Given text:
Joshua Pryor

Profile
- Position: Defensive tackle

Personal information
- Born: October 25, 1999 (age 26) Baltimore, Maryland, U.S.
- Listed height: 6 ft 4 in (1.93 m)
- Listed weight: 280 lb (127 kg)

Career information
- High school: Dunbar (Baltimore)
- College: Bowie State (2017–2022)
- NFL draft: 2023: undrafted

Career history
- Washington Commanders (2023); Cincinnati Bengals (2024)*; Birmingham Stallions (2025)*;
- * Offseason or practice squad member only

Career NFL statistics
- Tackles: 1
- Stats at Pro Football Reference

= Joshua Pryor =

American football player (born 1999)

Joshua Zekiah Pryor (born October 25, 1999) is an American professional football defensive tackle. He played college football at Bowie State and was signed by the Washington Commanders as an undrafted free agent in 2023.

==Early life==
Pryor was born on October 25, 1999, in Baltimore, Maryland. He began playing football at age five. He attended Paul Laurence Dunbar High School in Baltimore and was an unranked recruit. He began his collegiate career with the NCAA Division II Bowie State Bulldogs in 2017.

==College career==
Pryor redshirted his first year at Bowie State in 2017, appearing in no games. In 2018, he appeared in 13 games and helped the Bulldogs win the Central Intercollegiate Athletic Association (CIAA) championship in 2018, totaling 55 tackles, fourth-best on the team, 20 tackles-for-loss, nine sacks, three forced fumbles, a fumble recovery and a blocked kick. For his performance, he was named first-team All-CIAA, the conference rookie of the year and to the CIAA All-Rookie team, additionally being chosen to the BoxToRow All-America team.

List of tasks:
**1)** Turn the paragraph of the Joshua Pryor article that begins "Pryor redshirted his first year" into a short bulleted list, keeping its main facts.
**2)** According to the Joshua Pryor article, at what age did Pryor start playing football?
The rows that come next are from a separate source.

Data shown:
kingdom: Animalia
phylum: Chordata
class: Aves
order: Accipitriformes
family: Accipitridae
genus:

Numbered answers:
**1)**
- 2017: Redshirted his first year at Bowie State and played in no games.
- 2018: Played in 13 games and helped the Bulldogs win the CIAA championship.
- 2018 statistics: 55 tackles (fourth-best on the team), 20 tackles-for-loss, nine sacks, three forced fumbles, a fumble recovery and a blocked kick.
- Honors: First-team All-CIAA, conference rookie of the year, CIAA All-Rookie team and the BoxToRow All-America team.

**2)** At age five.